While there’s no specific details on Herc’s illness, Premier claims that the hip hop veteran’s condition is deteriorating and that he has no medical insurance. “Kool Herc is very sick,” Premier revealed.
Herc, 55, is widely credited as being the Father of Hip-Hop and the creator of the breakbeat technique.
Herc originally hailed from Jamaica but, during the late sixties, reggae wasn’t popular with New Yorkers, so DJ Kool Herc spun rhythm and blues records to please his party crowd. During the breaks, Herc began to speak to his audience as he had learned to do in Jamaica. He called out, the audience responded, and then he pumped the volume back up on the record.
Herc’s DJ style caught on and his parties grew in popularity. He began to buy multiple copies of the same albums and used them to extend the breaks during which he chatted, as it is called in dancehall, with his audience for longer and longer periods. Sound familiar? That’s why he’s known for helping to “lay the foundation for a cultural revolution”; a revolution we know as rap.

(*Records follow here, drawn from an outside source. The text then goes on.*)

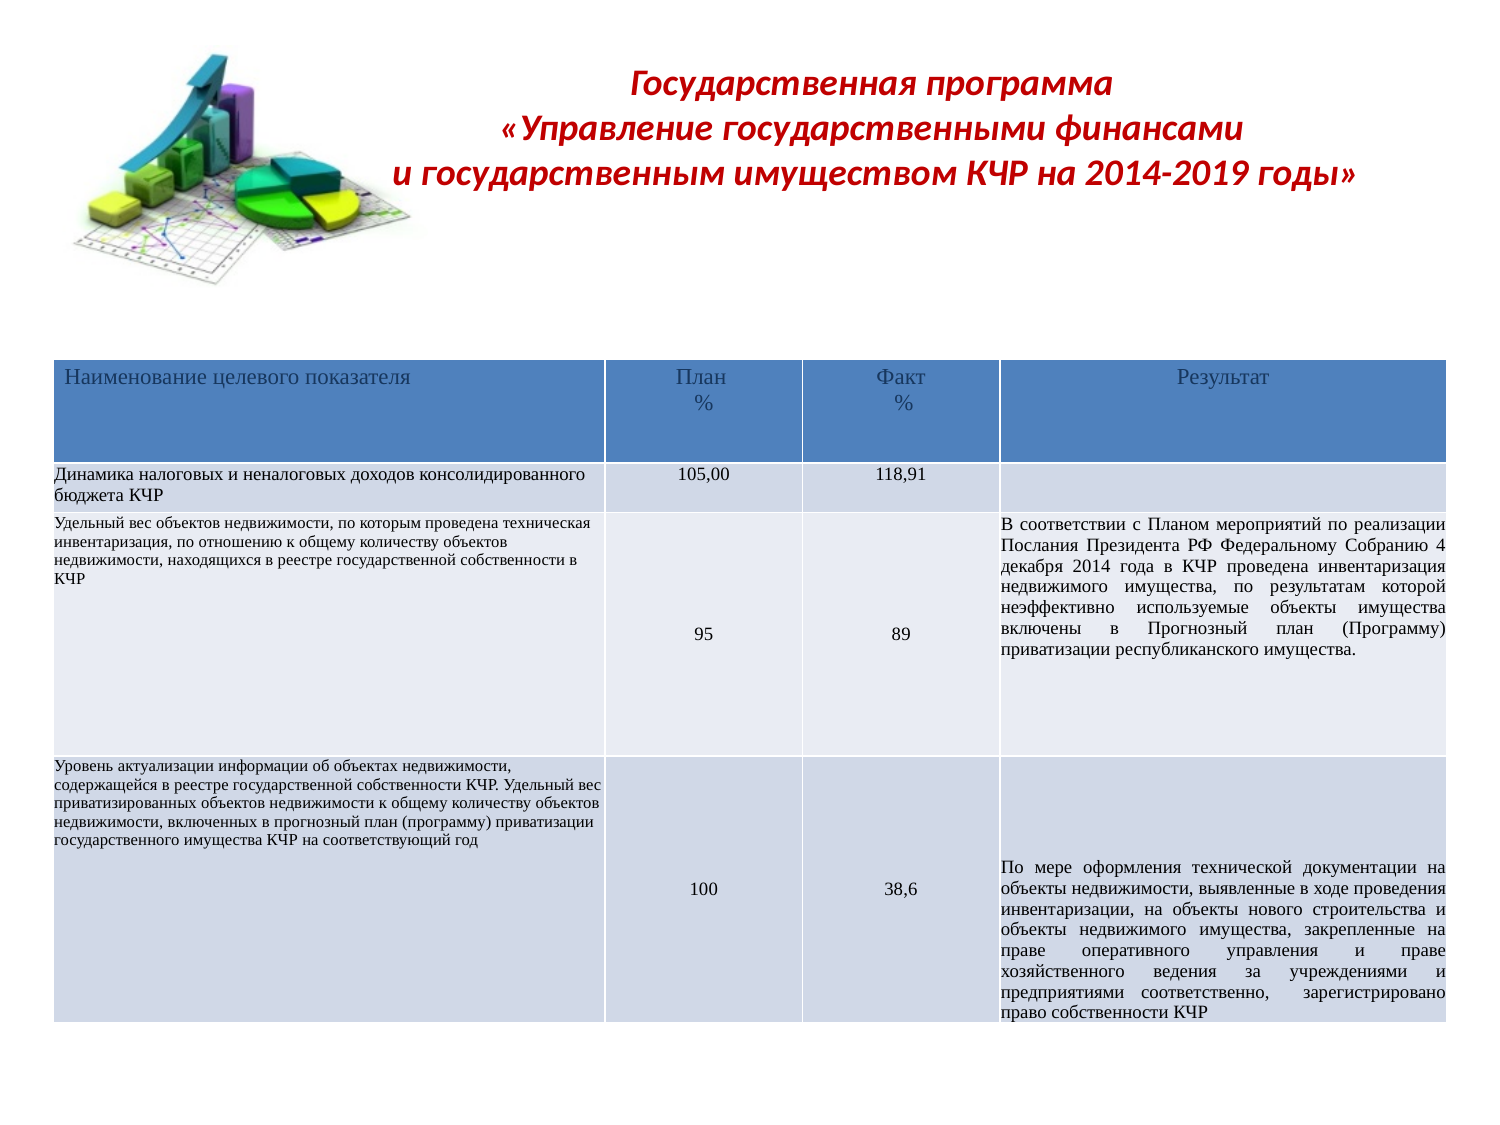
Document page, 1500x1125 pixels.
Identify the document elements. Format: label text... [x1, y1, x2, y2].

table_header Факт % [803, 360, 999, 462]
table_cell [1001, 464, 1446, 512]
table_cell 95 [606, 513, 802, 755]
table_cell Уровень актуализации информации об объектах недвижимости, содержащейся в реестре государственной собственности КЧР. Удельный вес приватизированных объектов недвижимости к общему количеству объектов недвижимости, включенных в прогнозный план (программу) приватизации государственного имущества КЧР на соответствующий год [54, 757, 604, 1022]
table_cell По мере оформления технической документации на объекты недвижимости, выявленные в ходе проведения инвентаризации, на объекты нового строительства и объекты недвижимого имущества, закрепленные на праве оперативного управления и праве хозяйственного ведения за учреждениями и предприятиями соответственно, зарегистрировано право собственности КЧР [1001, 757, 1446, 1022]
table_cell Удельный вес объектов недвижимости, по которым проведена техническая инвентаризация, по отношению к общему количеству объектов недвижимости, находящихся в реестре государственной собственности в КЧР [54, 513, 604, 755]
table_cell В соответствии с Планом мероприятий по реализации Послания Президента РФ Федеральному Собранию 4 декабря 2014 года в КЧР проведена инвентаризация недвижимого имущества, по результатам которой неэффективно используемые объекты имущества включены в Прогнозный план (Программу) приватизации республиканского имущества. [1001, 513, 1446, 755]
table_cell 100 [606, 757, 802, 1022]
table_header План % [606, 360, 802, 462]
table_cell 38,6 [803, 757, 999, 1022]
picture [40, 45, 428, 288]
table_cell 89 [803, 513, 999, 755]
table_header Наименование целевого показателя [54, 360, 604, 462]
table_cell Динамика налоговых и неналоговых доходов консолидированного бюджета КЧР [54, 464, 604, 512]
text_box Государственная программа «Управление государственными финансами и государственным имуществом КЧР на 2014-2019 годы» [432, 50, 1393, 280]
table_cell 105,00 [606, 464, 802, 512]
table_header Результат [1001, 360, 1446, 462]
table_cell 118,91 [803, 464, 999, 512]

He called his dancers “break-boys” and “break-girls”, or simply b-boys and b-girls. The obvious connection is to the breakbeat, but Herc has noted that “breaking” was also street slang of the time meaning “getting excited”, “acting energetically” or “causing a disturbance”. Herc’s terms “b-boy”, “b-girl” and “breaking” became part of the language of hip hop culture even before that culture itself had a name.
In his introduction to Jeff Chang’s book ‘Can’t Stop Won’t Stop’, Herc wrote: “To me hip-hop says, ‘Come as you are’. We are a family. It ain’t about security. It ain’t about bling-bling. It ain‘t about how much your gun can shoot. It ain’t about $200 sneakers. It is not about me being better than you or you being better than me. It’s about you and me, connecting as one.”
Donations for Kool Herc can be sent to Kool Herc Production, PO Box 20472, Huntington Station, NY 11746.